The issue of personal liberty had a chequered history during the previous Congress Governments. Immediately after the Constitution was framed, the Congress Government at the Center had consistently maintained that personal liberty could be denied to an individual by any legislation irrespective of the reasonableness of that legislation. The Congress Governments had consistently argued that privacy was not a part of any constitutional guarantees. In fact, during the internal emergency when Article 21 was suspended, the Central Government had argued before the Supreme Court that a person could be killed and deprived even his life (let alone liberty) and he would still be remediless.
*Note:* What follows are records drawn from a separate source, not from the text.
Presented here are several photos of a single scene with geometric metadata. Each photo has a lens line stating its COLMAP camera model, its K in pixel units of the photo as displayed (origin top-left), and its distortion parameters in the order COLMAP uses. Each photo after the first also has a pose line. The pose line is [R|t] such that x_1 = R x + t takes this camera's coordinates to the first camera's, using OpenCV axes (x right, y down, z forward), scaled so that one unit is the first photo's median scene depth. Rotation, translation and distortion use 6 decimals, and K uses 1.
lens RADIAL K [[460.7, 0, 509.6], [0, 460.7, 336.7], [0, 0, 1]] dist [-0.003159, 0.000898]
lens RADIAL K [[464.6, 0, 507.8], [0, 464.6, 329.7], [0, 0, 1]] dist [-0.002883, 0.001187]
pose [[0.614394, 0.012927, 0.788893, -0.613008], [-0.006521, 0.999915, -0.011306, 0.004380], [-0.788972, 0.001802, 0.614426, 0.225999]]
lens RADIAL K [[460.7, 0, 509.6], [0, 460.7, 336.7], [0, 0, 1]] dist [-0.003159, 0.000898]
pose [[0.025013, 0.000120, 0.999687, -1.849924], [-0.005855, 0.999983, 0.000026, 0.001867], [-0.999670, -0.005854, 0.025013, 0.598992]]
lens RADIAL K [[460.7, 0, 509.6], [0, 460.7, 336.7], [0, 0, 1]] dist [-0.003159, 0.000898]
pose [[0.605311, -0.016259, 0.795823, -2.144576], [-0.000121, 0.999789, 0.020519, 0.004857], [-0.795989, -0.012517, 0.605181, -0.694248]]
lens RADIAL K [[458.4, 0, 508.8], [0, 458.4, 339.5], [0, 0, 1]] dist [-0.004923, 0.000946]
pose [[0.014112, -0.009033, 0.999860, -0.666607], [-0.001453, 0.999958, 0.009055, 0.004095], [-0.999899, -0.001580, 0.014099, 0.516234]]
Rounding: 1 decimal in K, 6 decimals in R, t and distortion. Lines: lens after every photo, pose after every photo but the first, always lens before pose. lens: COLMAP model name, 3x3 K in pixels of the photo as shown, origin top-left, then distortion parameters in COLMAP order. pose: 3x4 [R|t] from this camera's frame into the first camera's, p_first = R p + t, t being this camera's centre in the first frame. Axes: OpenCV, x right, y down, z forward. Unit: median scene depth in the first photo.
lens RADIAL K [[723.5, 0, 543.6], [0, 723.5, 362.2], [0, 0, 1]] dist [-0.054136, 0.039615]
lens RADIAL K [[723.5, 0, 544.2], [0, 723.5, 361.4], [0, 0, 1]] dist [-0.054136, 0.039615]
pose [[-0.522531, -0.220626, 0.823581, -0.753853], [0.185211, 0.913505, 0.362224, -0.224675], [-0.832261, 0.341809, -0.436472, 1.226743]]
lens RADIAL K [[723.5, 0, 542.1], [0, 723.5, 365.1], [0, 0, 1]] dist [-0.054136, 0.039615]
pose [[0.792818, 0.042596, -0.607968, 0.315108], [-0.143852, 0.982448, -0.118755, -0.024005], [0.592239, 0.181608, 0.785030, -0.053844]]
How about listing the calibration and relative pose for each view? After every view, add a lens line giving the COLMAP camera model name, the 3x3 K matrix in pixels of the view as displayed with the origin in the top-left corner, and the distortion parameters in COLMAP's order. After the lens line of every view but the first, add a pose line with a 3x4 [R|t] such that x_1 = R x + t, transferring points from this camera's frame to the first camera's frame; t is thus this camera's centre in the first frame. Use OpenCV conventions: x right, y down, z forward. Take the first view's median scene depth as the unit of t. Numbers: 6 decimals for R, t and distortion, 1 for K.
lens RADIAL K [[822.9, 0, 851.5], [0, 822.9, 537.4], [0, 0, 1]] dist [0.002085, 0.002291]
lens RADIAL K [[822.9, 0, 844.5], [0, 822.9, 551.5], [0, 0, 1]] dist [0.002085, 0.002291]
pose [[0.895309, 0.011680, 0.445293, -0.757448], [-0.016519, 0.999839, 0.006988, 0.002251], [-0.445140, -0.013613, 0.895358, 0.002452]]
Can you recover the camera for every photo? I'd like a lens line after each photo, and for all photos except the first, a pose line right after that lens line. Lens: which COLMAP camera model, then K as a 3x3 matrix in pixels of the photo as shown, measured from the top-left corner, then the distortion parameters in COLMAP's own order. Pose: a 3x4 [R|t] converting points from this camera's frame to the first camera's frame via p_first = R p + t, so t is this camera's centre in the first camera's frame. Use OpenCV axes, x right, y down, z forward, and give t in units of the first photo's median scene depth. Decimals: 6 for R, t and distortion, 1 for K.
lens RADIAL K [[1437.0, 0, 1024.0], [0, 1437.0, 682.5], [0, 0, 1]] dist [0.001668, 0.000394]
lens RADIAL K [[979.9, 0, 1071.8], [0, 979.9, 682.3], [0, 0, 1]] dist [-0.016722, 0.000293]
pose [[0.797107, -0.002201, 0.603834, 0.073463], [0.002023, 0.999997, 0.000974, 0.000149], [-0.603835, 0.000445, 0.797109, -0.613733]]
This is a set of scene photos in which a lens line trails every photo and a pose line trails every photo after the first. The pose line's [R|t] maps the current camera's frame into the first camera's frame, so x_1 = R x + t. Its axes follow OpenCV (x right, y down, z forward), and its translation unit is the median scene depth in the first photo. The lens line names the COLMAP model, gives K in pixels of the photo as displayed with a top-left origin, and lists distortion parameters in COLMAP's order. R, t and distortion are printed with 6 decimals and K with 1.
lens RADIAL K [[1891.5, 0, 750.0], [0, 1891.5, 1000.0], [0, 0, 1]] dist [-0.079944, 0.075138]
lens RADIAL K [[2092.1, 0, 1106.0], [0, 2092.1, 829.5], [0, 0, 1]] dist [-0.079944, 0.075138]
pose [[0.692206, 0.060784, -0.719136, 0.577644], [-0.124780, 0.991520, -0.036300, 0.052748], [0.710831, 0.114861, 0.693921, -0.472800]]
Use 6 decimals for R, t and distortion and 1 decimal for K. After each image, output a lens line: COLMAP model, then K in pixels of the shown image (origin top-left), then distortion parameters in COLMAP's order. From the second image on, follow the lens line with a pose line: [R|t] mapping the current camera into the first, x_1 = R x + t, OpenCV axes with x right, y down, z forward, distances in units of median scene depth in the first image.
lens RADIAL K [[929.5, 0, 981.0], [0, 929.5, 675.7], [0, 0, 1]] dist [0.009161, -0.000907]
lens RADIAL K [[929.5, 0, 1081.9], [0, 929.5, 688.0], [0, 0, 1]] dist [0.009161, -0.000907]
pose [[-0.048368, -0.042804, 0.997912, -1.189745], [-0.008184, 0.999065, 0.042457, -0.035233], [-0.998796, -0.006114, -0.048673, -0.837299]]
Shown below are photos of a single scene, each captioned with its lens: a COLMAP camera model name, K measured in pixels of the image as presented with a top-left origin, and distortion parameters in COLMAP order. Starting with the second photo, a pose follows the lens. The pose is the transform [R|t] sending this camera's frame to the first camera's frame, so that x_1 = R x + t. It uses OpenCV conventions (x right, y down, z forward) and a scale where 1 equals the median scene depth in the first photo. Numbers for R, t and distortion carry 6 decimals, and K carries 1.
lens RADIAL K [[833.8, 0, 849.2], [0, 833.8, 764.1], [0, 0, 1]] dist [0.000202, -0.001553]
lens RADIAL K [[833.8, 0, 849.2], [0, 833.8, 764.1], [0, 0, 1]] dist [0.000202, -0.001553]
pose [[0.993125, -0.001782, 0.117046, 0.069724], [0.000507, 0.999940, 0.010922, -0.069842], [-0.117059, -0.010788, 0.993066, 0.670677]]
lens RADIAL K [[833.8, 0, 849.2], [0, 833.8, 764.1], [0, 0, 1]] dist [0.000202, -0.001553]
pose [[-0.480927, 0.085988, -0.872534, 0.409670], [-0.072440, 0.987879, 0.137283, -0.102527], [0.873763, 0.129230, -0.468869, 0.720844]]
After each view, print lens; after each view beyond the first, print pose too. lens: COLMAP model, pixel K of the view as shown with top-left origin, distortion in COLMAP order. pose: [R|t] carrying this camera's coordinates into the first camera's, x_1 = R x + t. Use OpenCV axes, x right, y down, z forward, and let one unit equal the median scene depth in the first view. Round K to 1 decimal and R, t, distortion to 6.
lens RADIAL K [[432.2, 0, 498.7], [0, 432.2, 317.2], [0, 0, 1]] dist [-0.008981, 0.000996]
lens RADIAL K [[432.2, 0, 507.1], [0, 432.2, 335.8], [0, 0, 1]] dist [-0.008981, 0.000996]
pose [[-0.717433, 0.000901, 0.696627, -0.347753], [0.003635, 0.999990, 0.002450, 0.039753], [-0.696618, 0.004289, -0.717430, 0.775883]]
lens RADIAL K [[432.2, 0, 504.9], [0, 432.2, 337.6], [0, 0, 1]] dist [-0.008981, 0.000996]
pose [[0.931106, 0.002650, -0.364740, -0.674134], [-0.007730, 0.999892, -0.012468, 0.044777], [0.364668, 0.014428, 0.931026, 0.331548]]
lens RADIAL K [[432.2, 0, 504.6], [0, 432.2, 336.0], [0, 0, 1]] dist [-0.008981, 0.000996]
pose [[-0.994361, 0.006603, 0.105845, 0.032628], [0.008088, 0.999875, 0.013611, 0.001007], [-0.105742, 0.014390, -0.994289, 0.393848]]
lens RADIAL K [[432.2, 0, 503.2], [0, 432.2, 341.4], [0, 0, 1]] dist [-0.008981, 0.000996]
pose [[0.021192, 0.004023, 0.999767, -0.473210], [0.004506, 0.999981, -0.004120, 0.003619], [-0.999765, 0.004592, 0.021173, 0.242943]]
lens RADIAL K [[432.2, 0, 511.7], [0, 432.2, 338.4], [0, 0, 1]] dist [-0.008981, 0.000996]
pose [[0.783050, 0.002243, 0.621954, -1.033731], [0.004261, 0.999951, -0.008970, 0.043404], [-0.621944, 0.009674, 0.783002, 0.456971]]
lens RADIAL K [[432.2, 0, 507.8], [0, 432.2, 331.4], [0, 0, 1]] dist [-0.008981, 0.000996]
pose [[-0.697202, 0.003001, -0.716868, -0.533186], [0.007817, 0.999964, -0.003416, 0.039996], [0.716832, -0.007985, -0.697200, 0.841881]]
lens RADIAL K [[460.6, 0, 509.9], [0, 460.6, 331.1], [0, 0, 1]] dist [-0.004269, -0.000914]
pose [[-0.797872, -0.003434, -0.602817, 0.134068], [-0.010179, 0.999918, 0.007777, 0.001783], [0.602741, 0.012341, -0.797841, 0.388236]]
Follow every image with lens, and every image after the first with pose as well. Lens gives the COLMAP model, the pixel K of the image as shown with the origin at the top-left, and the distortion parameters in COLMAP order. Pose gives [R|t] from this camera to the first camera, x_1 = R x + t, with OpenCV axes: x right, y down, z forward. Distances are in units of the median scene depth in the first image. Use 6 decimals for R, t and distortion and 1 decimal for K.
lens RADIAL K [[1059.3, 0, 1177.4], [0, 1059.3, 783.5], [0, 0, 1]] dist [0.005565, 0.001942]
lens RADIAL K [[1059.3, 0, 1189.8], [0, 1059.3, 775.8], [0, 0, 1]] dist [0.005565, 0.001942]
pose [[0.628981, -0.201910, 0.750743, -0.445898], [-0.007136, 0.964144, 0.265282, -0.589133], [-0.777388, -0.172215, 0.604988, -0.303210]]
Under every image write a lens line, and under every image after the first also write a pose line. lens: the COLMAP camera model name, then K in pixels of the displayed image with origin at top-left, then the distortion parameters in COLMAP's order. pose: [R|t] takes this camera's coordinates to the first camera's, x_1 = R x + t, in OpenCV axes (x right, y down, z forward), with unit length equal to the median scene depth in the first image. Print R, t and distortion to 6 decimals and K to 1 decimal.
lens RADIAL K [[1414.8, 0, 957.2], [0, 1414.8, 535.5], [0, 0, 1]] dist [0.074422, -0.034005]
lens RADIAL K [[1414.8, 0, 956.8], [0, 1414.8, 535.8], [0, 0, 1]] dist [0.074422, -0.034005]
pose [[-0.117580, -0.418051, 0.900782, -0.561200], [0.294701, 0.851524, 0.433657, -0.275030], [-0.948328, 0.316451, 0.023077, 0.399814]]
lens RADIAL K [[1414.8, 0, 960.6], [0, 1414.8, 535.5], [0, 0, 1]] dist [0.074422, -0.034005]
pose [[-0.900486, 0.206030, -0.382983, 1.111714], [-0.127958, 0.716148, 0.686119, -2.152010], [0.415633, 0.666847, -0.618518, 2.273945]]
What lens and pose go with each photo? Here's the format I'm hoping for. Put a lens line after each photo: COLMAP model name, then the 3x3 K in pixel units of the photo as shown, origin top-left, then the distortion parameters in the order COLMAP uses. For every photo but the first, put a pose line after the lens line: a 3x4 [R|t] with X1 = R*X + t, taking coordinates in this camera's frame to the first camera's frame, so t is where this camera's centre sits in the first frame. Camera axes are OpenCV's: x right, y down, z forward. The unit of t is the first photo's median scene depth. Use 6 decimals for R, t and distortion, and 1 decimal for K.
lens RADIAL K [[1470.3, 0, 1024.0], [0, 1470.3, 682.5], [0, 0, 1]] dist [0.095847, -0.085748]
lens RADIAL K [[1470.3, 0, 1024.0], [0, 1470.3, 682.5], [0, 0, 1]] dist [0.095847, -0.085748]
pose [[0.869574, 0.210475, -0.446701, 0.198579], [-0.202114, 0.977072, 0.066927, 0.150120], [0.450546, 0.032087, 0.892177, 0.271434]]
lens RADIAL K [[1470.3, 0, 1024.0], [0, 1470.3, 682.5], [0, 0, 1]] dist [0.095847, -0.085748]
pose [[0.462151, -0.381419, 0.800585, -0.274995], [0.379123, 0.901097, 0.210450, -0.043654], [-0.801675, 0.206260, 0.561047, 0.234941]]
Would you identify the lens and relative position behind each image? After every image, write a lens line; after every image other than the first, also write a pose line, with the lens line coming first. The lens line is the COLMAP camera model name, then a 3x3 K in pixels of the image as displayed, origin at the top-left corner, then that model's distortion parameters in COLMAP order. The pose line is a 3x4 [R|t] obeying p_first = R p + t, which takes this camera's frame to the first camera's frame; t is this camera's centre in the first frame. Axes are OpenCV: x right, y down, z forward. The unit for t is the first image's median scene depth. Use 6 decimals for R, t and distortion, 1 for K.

The UPA Government had introduced AADHAR scheme without any legislative support. It was in that context that the question of the UPAs AADHAR scheme was challenged before the judiciary. The NDA Government ensured that necessary legislation was approved by Parliament. Adequate safeguards were also introduced. On 16.3.2016, while speaking on the AADHAR Bill in the Rajya Sabha, the Government through the Finance Minister, had clearly stated Is privacy a fundamental right or not? The present Bill pre-supposes and is based on the premise and that it is too late in date to contend that privacy is not a fundamental right. So, I do except that probably privacy is a fundamental right. Now, where do you fit privacy as a fundamental right? And that is where I want to clear the misconception due to which these amendments which have been proposed. It is contended and broadly it is now accepted that privacy is a part of the individual liberty. So when Article 21 says, no person shall be deprived of his Right to Life and Liberty without procedure established by law". Then let us assume that privacy is a part of liberty and no person shall be deprived of his privacy without procedure as established by law. The underlying point is that privacy is not an absolute right. It is a right even in our Constitution. If it is a Fundamental Right under Article 21, which is subject to restriction that it can be restricted by a procedure established by law, that procedure established by law obviously has to be fair, just and reasonable procedure. The case before the Supreme court is you have no law, you have not legislated, you have not laid down any guidelines and you have by an executive fiat created authority where all personal data and biometric information will go. What will that be used for? Is this a fair, just and reasonable procedure?"
The Finance Minister was referring to the situation where the UPA Government created an AADHAR without any legislative support. The present Government did exactly the opposite. It gave a legislative support to AADHAR and incorporated in law special safeguards with regard to privacy. It has also assured the Supreme Court that it will soon be coming out with a data protection law for which a committee headed by Justice Sri Krishna, a retired judge of the Supreme Court, had already been appointed.
Todays judgement of the Supreme Court is a welcome judgement in as much as it strengths the Fundamental Rights and personal liberty. The judgement reads that personal liberty is not an absolute right but liable to the restrictions provided in the Constitution which will be examined on a case to case basis. The Government is of the clear opinion that its legislations are compliant with the tests laid down in the judgement. The Supreme court has stated that "requires a careful and sensitive balance between individual interests and legitimate concerns of the State. The legitimate aims of the State would include for instance protecting national security, preventing and investigating crime, encouraging innovation and the spread of knowledge, and preventing the dissipation of social welfare benefits." The Government is committed to this object.